Exercise instructions —
Rewrite the lines from the one containing "partneru vai projekta" through the one containing "odukciju piedāvāt citu valstu bruņotajiem", substituting "trackers" for "cookies" and keeping everything else the same.

(Beginning of Given records)

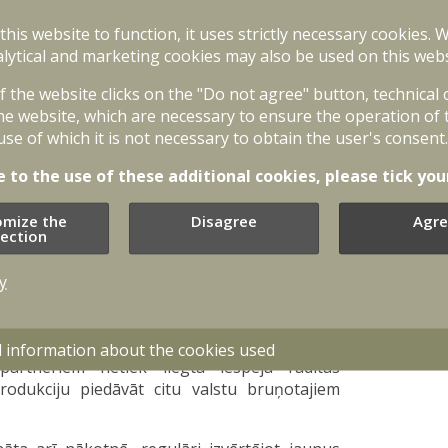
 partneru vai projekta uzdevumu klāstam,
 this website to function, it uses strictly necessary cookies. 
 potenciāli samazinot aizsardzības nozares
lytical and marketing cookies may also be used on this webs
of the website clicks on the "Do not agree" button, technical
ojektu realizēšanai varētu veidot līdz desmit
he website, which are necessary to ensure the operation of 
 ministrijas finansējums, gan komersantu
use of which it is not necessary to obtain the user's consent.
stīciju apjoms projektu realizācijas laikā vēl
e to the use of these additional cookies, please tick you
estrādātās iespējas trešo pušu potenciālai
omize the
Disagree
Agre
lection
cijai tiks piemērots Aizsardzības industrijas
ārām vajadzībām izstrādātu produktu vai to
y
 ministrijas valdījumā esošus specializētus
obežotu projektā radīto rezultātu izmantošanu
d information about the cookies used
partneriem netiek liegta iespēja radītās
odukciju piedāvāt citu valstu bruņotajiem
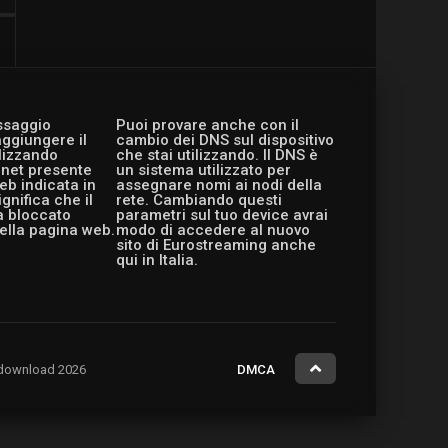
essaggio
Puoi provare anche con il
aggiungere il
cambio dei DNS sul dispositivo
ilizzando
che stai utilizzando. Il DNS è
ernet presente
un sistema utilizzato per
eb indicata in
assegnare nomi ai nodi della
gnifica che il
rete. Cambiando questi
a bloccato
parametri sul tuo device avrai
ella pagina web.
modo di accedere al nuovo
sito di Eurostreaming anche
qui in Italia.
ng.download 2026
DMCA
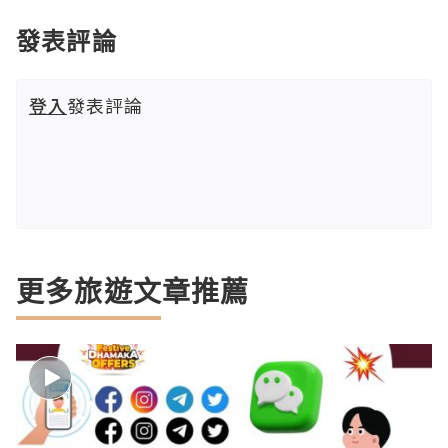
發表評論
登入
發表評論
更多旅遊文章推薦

(End of Given records)
(Beginning of Given records)

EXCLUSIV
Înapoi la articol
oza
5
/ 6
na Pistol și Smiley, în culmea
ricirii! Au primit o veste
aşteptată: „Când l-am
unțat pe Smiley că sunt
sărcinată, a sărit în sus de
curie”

(End of Given records)
(Beginning of Given records)

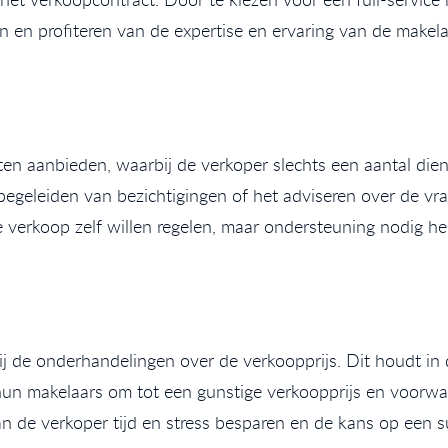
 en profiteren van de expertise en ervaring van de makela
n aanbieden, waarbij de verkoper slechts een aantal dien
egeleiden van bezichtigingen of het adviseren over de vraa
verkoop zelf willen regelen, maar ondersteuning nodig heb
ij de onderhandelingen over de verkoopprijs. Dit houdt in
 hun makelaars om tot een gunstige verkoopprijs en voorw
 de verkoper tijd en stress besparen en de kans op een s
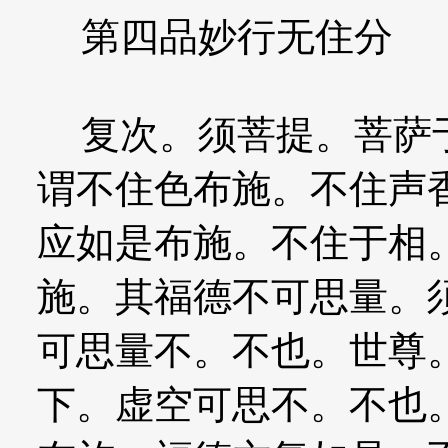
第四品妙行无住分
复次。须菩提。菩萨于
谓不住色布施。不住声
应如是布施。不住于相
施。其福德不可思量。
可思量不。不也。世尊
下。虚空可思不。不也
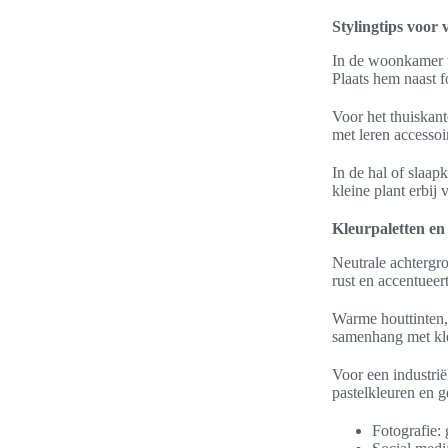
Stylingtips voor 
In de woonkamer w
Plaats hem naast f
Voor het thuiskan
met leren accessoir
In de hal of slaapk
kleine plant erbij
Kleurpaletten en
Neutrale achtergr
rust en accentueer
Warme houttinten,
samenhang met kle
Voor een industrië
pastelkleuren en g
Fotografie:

(End of Given records)

Finished task —
 partneru vai projekta uzdevumu klāstam,
 this website to function, it uses strictly necessary trackers. 
 potenciāli samazinot aizsardzības nozares
lytical and marketing trackers may also be used on this webs
of the website clicks on the "Do not agree" button, technical
ojektu realizēšanai varētu veidot līdz desmit
he website, which are necessary to ensure the operation of 
 ministrijas finansējums, gan komersantu
use of which it is not necessary to obtain the user's consent.
stīciju apjoms projektu realizācijas laikā vēl
e to the use of these additional trackers, please tick you
estrādātās iespējas trešo pušu potenciālai
omize the
Disagree
Agre
lection
cijai tiks piemērots Aizsardzības industrijas
ārām vajadzībām izstrādātu produktu vai to
y
 ministrijas valdījumā esošus specializētus
obežotu projektā radīto rezultātu izmantošanu
d information about the trackers used
partneriem netiek liegta iespēja radītās
odukciju piedāvāt citu valstu bruņotajiem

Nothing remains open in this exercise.